The variability of the anatomy of the blood supply of the heart conduction system does not affect the outcome of the surgical procedures, however by performing the procedure knowingly and acknowledging the potential risks the cardiac surgeon can manage the aortic zone with elegance, reducing the damage inflicted to the heart conduction system or its blood supply.12,13

For instance when performing the Yacoub procedure, the non coronary sinus should be resected a few millimetres away from its apparent attachment to the left atrium (the aorto-mitral continuity is hidden by the anterior wall of the left atrium in this area). By doing so, the Kugel´s artery should not be damaged.

In a mitral valve replacement14–17 it is strongly recommended to perform the procedure via lateral approach, because the biatrial approach at the level of the anterior wall of the right and left atrium destroys the vascular architecture of the cavities. If the surgeon is forced to access the left atrium in this last way, it is strongly recommended for the incision to be placed far away from the aortic insertion of the left atrium. In this way, Kugel´s artery is protected.

In the Bentall procedure, care must be taken when approaching the inferior aspect of the right coronary artery, because in this place, the superior septal artery frequently merges. This vessel, if injured, may cause two problems: haemostasis problems or cardiac block, often transient, caused by ischemia of the atrioventricular node.

As stated before, this article aims to give an insight into the anatomical details surrounding standard cardiovascular surgical procedures.

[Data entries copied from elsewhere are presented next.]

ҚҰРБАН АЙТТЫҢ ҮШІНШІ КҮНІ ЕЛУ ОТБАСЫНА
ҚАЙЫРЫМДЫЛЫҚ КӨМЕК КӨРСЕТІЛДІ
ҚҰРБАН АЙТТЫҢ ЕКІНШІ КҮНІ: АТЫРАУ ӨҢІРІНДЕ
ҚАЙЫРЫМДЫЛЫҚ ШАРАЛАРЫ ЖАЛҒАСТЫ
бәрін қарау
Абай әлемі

Therefore, providing a background for a comprehensive approach of the physiological and functional repercussions arising from the mentioned procedures and their respective variations.

While acquiring familiarity with the anatomy of the region, surgeons are invited to perform chirurgical procedures in a precise and accurate manner, since reaching a better understanding of the area will positively influence on judgement at decision-making scenarios.

Acknowledgements

None

Conflict of interest

The author declares no conflict of interest.